Nursing: The Rules of Engagement, Part II

by Rick Blizzard, D.B.A.
Healthcare Editor

Gallup research has indicated that nurses score differently from other healthcare workers and the U.S. working population overall on several key employee engagement items. (See graphic below.) Last week's Tuesday Briefing examined how scores on two items on Gallup's Q12 employee engagement instrument (sense of mission and access to necessary materials and equipment) differ among nurses, other healthcare workers, and the U.S. working population in general. This week's column addresses two more Q12 items Gallup has found to be key differentiators between nurses and the general population, and addresses underlying causes of those differences.

"My associates are committed to doing quality work."

Of all of the Gallup Q12 questions, staff commitment to quality is one of the most important indicators for an engaged healthcare workplace. Healthcare workers score above the general Gallup workplace database on this item, but one specific group scores below even the overall Gallup database: nurses. Because nurses typically have more patient contact than any other healthcare worker does, this is an especially disturbing trend.

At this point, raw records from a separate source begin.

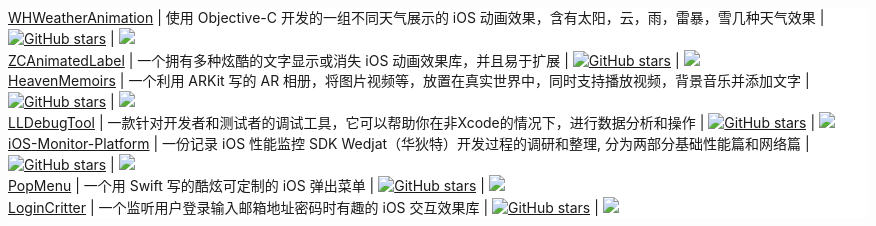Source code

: [WHWeatherAnimation](https://github.com/whbalzac/WHWeatherAnimation) | 使用 Objective-C 开发的一组不同天气展示的 iOS 动画效果，含有太阳，云，雨，雷暴，雪几种天气效果 | [![GitHub stars](https://camo.githubusercontent.com/4043b174d0f295856daa9384b957170ef94b909686a8da2fb5f8f382eac7e67a/68747470733a2f2f696d672e736869656c64732e696f2f6769746875622f73746172732f776862616c7a61632f574857656174686572416e696d6174696f6e2e737667)](https://camo.githubusercontent.com/4043b174d0f295856daa9384b957170ef94b909686a8da2fb5f8f382eac7e67a/68747470733a2f2f696d672e736869656c64732e696f2f6769746875622f73746172732f776862616c7a61632f574857656174686572416e696d6174696f6e2e737667) | [![](https://raw.githubusercontent.com/GitHubDaily/GitHubDaily/master/assets/sina_logo.png)](https://weibo.com/5722964389/Gpo20moK2?from=page_1005055722964389_profile&wvr=6&mod=weibotime&type=comment#_rnd1536074369706)  
[ZCAnimatedLabel](https://github.com/overboming/ZCAnimatedLabel) | 一个拥有多种炫酷的文字显示或消失 iOS 动画效果库，并且易于扩展 | [![GitHub stars](https://camo.githubusercontent.com/875cc94b35350382d8925b1791a71c2647a28e3ddcae2c8eb038beefd5c7e90b/68747470733a2f2f696d672e736869656c64732e696f2f6769746875622f73746172732f6f766572626f6d696e672f5a43416e696d617465644c6162656c2e737667)](https://camo.githubusercontent.com/875cc94b35350382d8925b1791a71c2647a28e3ddcae2c8eb038beefd5c7e90b/68747470733a2f2f696d672e736869656c64732e696f2f6769746875622f73746172732f6f766572626f6d696e672f5a43416e696d617465644c6162656c2e737667) | [![](https://raw.githubusercontent.com/GitHubDaily/GitHubDaily/master/assets/sina_logo.png)](https://github.com/GitHubDaily/GitHubDaily/blob/master)  
[HeavenMemoirs](https://github.com/SherlockQi/HeavenMemoirs) | 一个利用 ARKit 写的 AR 相册，将图片视频等，放置在真实世界中，同时支持播放视频，背景音乐并添加文字 | [![GitHub stars](https://camo.githubusercontent.com/2a9a45c6c0f38687010107fe1a809b6e80efb39ed06112b53fb8c3c70a4a099a/68747470733a2f2f696d672e736869656c64732e696f2f6769746875622f73746172732f536865726c6f636b51692f48656176656e4d656d6f6972732e737667)](https://camo.githubusercontent.com/2a9a45c6c0f38687010107fe1a809b6e80efb39ed06112b53fb8c3c70a4a099a/68747470733a2f2f696d672e736869656c64732e696f2f6769746875622f73746172732f536865726c6f636b51692f48656176656e4d656d6f6972732e737667) | [![](https://raw.githubusercontent.com/GitHubDaily/GitHubDaily/master/assets/sina_logo.png)](https://weibo.com/5722964389/Gl846pADE?from=page_1005055722964389_profile&wvr=6&mod=weibotime&type=comment)  
[LLDebugTool](https://github.com/HDB-Li/LLDebugTool) | 一款针对开发者和测试者的调试工具，它可以帮助你在非Xcode的情况下，进行数据分析和操作 | [![GitHub stars](https://camo.githubusercontent.com/e5d7398ce6fb58618f2735fcc57ce0eae9d8bec954fd63abd8ba8264a8a06b0f/68747470733a2f2f696d672e736869656c64732e696f2f6769746875622f73746172732f4844422d4c692f4c4c4465627567546f6f6c2e737667)](https://camo.githubusercontent.com/e5d7398ce6fb58618f2735fcc57ce0eae9d8bec954fd63abd8ba8264a8a06b0f/68747470733a2f2f696d672e736869656c64732e696f2f6769746875622f73746172732f4844422d4c692f4c4c4465627567546f6f6c2e737667) | [![](https://raw.githubusercontent.com/GitHubDaily/GitHubDaily/master/assets/sina_logo.png)](https://weibo.com/5722964389/Gj059na3N?from=page_1005055722964389_profile&wvr=6&mod=weibotime&type=comment#_rnd1536161263161)  
[iOS-Monitor-Platform](https://github.com/aozhimin/iOS-Monitor-Platform) | 一份记录 iOS 性能监控 SDK Wedjat（华狄特）开发过程的调研和整理, 分为两部分基础性能篇和网络篇 | [![GitHub stars](https://camo.githubusercontent.com/c62dc26cce0f8d3095dcfd6bee8616d761f95dbef32f1b167d97ea71261677ad/68747470733a2f2f696d672e736869656c64732e696f2f6769746875622f73746172732f616f7a68696d696e2f694f532d4d6f6e69746f722d506c6174666f726d2e737667)](https://camo.githubusercontent.com/c62dc26cce0f8d3095dcfd6bee8616d761f95dbef32f1b167d97ea71261677ad/68747470733a2f2f696d672e736869656c64732e696f2f6769746875622f73746172732f616f7a68696d696e2f694f532d4d6f6e69746f722d506c6174666f726d2e737667) | [![](https://raw.githubusercontent.com/GitHubDaily/GitHubDaily/master/assets/sina_logo.png)](https://weibo.com/5722964389/Gi5waw9iC?from=page_1005055722964389_profile&wvr=6&mod=weibotime)  
[PopMenu](https://github.com/CaliCastle/PopMenu) | 一个用 Swift 写的酷炫可定制的 iOS 弹出菜单 | [![GitHub stars](https://camo.githubusercontent.com/69bc0dc870807b024e19dbb00216bbbc9c79d59d2d39fbb35ca13fa5a7c953b0/68747470733a2f2f696d672e736869656c64732e696f2f6769746875622f73746172732f43616c69436173746c652f506f704d656e752e737667)](https://camo.githubusercontent.com/69bc0dc870807b024e19dbb00216bbbc9c79d59d2d39fbb35ca13fa5a7c953b0/68747470733a2f2f696d672e736869656c64732e696f2f6769746875622f73746172732f43616c69436173746c652f506f704d656e752e737667) | [![](https://raw.githubusercontent.com/GitHubDaily/GitHubDaily/master/assets/sina_logo.png)](https://weibo.com/5722964389/GgzfcCpdY?from=page_1005055722964389_profile&wvr=6&mod=weibotime)  
[LoginCritter](https://github.com/cgoldsby/LoginCritter) | 一个监听用户登录输入邮箱地址密码时有趣的 iOS 交互效果库 | [![GitHub stars](https://camo.githubusercontent.com/2962f00249217412e31da3f5746375f77dc964d3f9cc8676d82e5872a3988fbf/68747470733a2f2f696d672e736869656c64732e696f2f6769746875622f73746172732f63676f6c647362792f4c6f67696e437269747465722e737667)](https://camo.githubusercontent.com/2962f00249217412e31da3f5746375f77dc964d3f9cc8676d82e5872a3988fbf/68747470733a2f2f696d672e736869656c64732e696f2f6769746875622f73746172732f63676f6c647362792f4c6f67696e437269747465722e737667) | [![](https://raw.githubusercontent.com/GitHubDaily/GitHubDaily/master/assets/sina_logo.png)](https://weibo.com/5722964389/Gf2YepXRo?from=page_1005055722964389_profile&wvr=6&mod=weibotime)  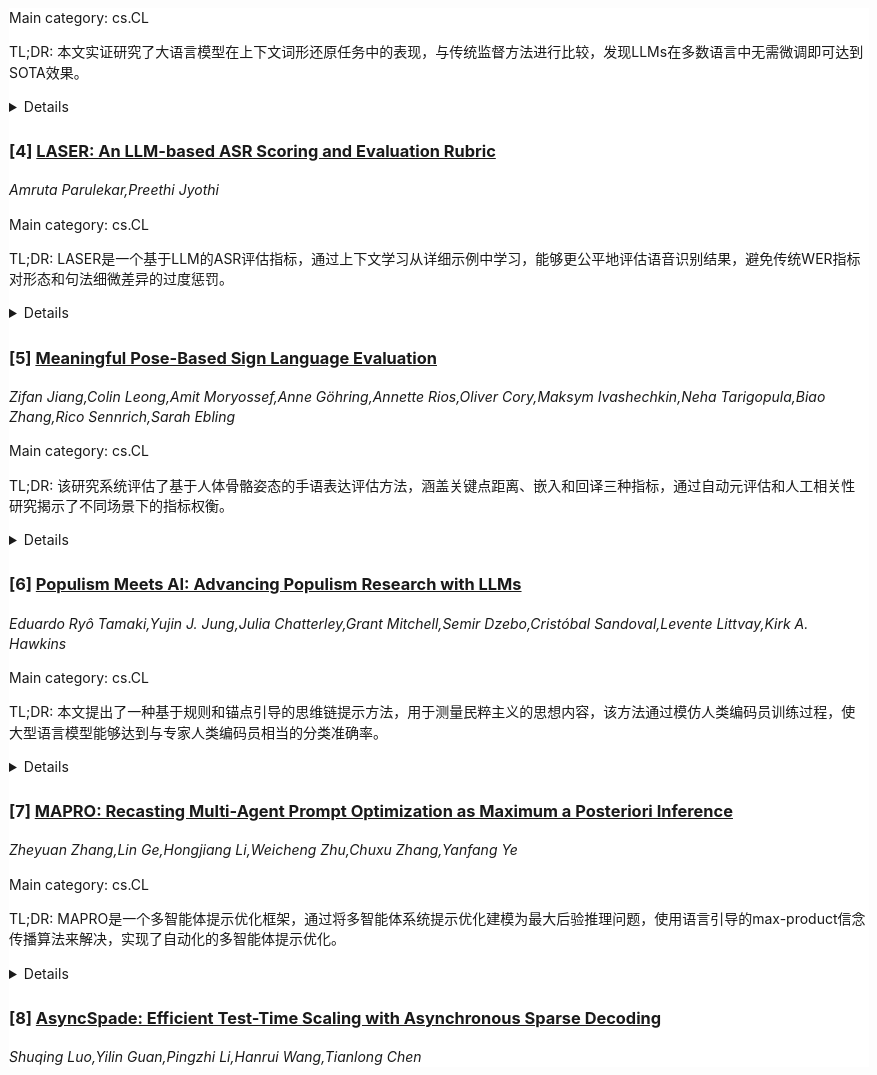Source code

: Main category: cs.CL

TL;DR: 本文实证研究了大语言模型在上下文词形还原任务中的表现，与传统监督方法进行比较，发现LLMs在多数语言中无需微调即可达到SOTA效果。


<details><summary>Details</summary></details>


### [4] [LASER: An LLM-based ASR Scoring and Evaluation Rubric](https://arxiv.org/abs/2510.07437)
*Amruta Parulekar,Preethi Jyothi*

Main category: cs.CL

TL;DR: LASER是一个基于LLM的ASR评估指标，通过上下文学习从详细示例中学习，能够更公平地评估语音识别结果，避免传统WER指标对形态和句法细微差异的过度惩罚。


<details><summary>Details</summary></details>


### [5] [Meaningful Pose-Based Sign Language Evaluation](https://arxiv.org/abs/2510.07453)
*Zifan Jiang,Colin Leong,Amit Moryossef,Anne Göhring,Annette Rios,Oliver Cory,Maksym Ivashechkin,Neha Tarigopula,Biao Zhang,Rico Sennrich,Sarah Ebling*

Main category: cs.CL

TL;DR: 该研究系统评估了基于人体骨骼姿态的手语表达评估方法，涵盖关键点距离、嵌入和回译三种指标，通过自动元评估和人工相关性研究揭示了不同场景下的指标权衡。


<details><summary>Details</summary></details>


### [6] [Populism Meets AI: Advancing Populism Research with LLMs](https://arxiv.org/abs/2510.07458)
*Eduardo Ryô Tamaki,Yujin J. Jung,Julia Chatterley,Grant Mitchell,Semir Dzebo,Cristóbal Sandoval,Levente Littvay,Kirk A. Hawkins*

Main category: cs.CL

TL;DR: 本文提出了一种基于规则和锚点引导的思维链提示方法，用于测量民粹主义的思想内容，该方法通过模仿人类编码员训练过程，使大型语言模型能够达到与专家人类编码员相当的分类准确率。


<details><summary>Details</summary></details>


### [7] [MAPRO: Recasting Multi-Agent Prompt Optimization as Maximum a Posteriori Inference](https://arxiv.org/abs/2510.07475)
*Zheyuan Zhang,Lin Ge,Hongjiang Li,Weicheng Zhu,Chuxu Zhang,Yanfang Ye*

Main category: cs.CL

TL;DR: MAPRO是一个多智能体提示优化框架，通过将多智能体系统提示优化建模为最大后验推理问题，使用语言引导的max-product信念传播算法来解决，实现了自动化的多智能体提示优化。


<details><summary>Details</summary></details>


### [8] [AsyncSpade: Efficient Test-Time Scaling with Asynchronous Sparse Decoding](https://arxiv.org/abs/2510.07486)
*Shuqing Luo,Yilin Guan,Pingzhi Li,Hanrui Wang,Tianlong Chen*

Nurses often carry the general feeling that their associates are becoming less driven by commitment to patient-care quality and more driven by business outcomes. However, a low nursing staff engagement level could also lead to an erosion of the quality of care commitment and delivery over time.

"I have a best friend at work."

The "best friend" question generates more discussion among professionals in all industries than does any other Q12 item, because its connection to productivity isn't intuitive. But Gallup research shows that it is an extremely powerful indicator of workplace engagement. Unfortunately, it is also the item on which nurses tend to register the lowest scores.

Providing high-quality healthcare is a team effort. Gallup's data analysis has established that patient perceptions of staff teamwork are strongly linked to patient satisfaction, and that the "best friend" question is a major predictor of successful teamwork and the level of trust employees have in one another.

Nursing managers sometimes offer the explanation that the need to work long shifts in a demanding hospital environment is not conducive to developing close friendships, but Gallup research has found that this is not necessarily true of comparable conditions in other professions. High turnover rates and staffing shortages are more likely to be causes of low scores on this item. Nurses often float from shift to shift and unit to unit, and large numbers of temporary staff members are employed to compensate for nurse shortages, so nurses may find themselves working with a different group every day. All of these factors can contribute to low scores on the "best friend" question.

Key Points

A strong sense of mission, insufficient access to materials and equipment, commitment to quality, and the lack a best friend at work are issues that, for better or worse, tend to differentiate nurses from other healthcare workers and the rest of the U.S. workforce. The "commitment to quality" and "best friend" items are two of the lowest-scoring Q12 items among nurses in Gallup's database. Hospitals may be able vastly improve the engagement levels of their nursing units by emphasizing the facility's commitment to quality patient care and creating a sense of teamwork at the unit level.

Ben Klima contributed to this article.